Cependant, il ne faudrait pas oublier que cette oeuvre est un conte. Kirikou est la figure de la sagesse, c'est un modèle, qui n'a d'ailleurs de sens que parce qu'il cherche à comprendre pourquoi, parce qu'il reste l'intelligence en permanence en éveil comme le dit son grand-père. Les villageois représentent les travers des hommes, nos défauts à nous, que ce soit des défauts d'enfants ou des défauts d'adultes. A côté de ça, il y a deux personnages, la mère et le grand-père qui sont eux des adjuvants. En dehors de l'histoire, ils ne servent qu'à faire avancer le héros dans sa quête et sont une sorte de lien entre le village et Kirikou. Voilà, un conte ça a un schéma actanciel simple. A l'inverse d'un roman où chaque personnage est complexe, développé et réaliste, un conte incarne chacune des fonctions nécessaires à son récit dans un personnage ou dans un groupe de personnage (une seule méchante, un groupe d'adjuvants de la méchante qui agit sous la contrainte etc.). Alors une bonne fois pour toute : oui les villageois sont cons, non ce n'est pas parce qu'Ocelot est raciste, mais parce que c'est un conte. Je sais pas c'est comme dire que Perrault (ou Grimm je sais plus) attaque les riches dans Cendrillon parce que le Prince est pas suffisamment intelligent pour reconnaître celle avec qui il a dansé.

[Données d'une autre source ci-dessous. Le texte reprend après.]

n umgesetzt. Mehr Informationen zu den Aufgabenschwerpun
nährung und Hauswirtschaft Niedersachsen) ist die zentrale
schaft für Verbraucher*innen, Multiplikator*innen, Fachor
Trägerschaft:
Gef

Ce film ne parle pas d'Afrique ou de la condition africaine de l'homme moderne, il en utilise juste les mythes ce qui est déjà salutaire dans un climat culturel très eurocentré. Ce film n'aborde même pas la question du racisme une seule seconde. Ce film est plutôt très bienveillant avec les femmes, qu'elles soient villageoises ou sorcières, elles savent vivre sans les hommes et quand elles sont méchantes, elles le sont parce qu'elles souffrent. Ce film nous invite juste à avoir l'intelligence toujours en éveil, à ne pas nous fier aux apparences et à ne pas reproduire des schémas de pensée lorsqu'ils n'ont aucune autre base qu'eux même. Ce film est une merveille, il a un rythme reposant, il est poétique, il est beau et il nous montre des représentations de personnages (pas des figures hein, c'est des archétypes classiques de conte) que vous verrez pas ailleurs.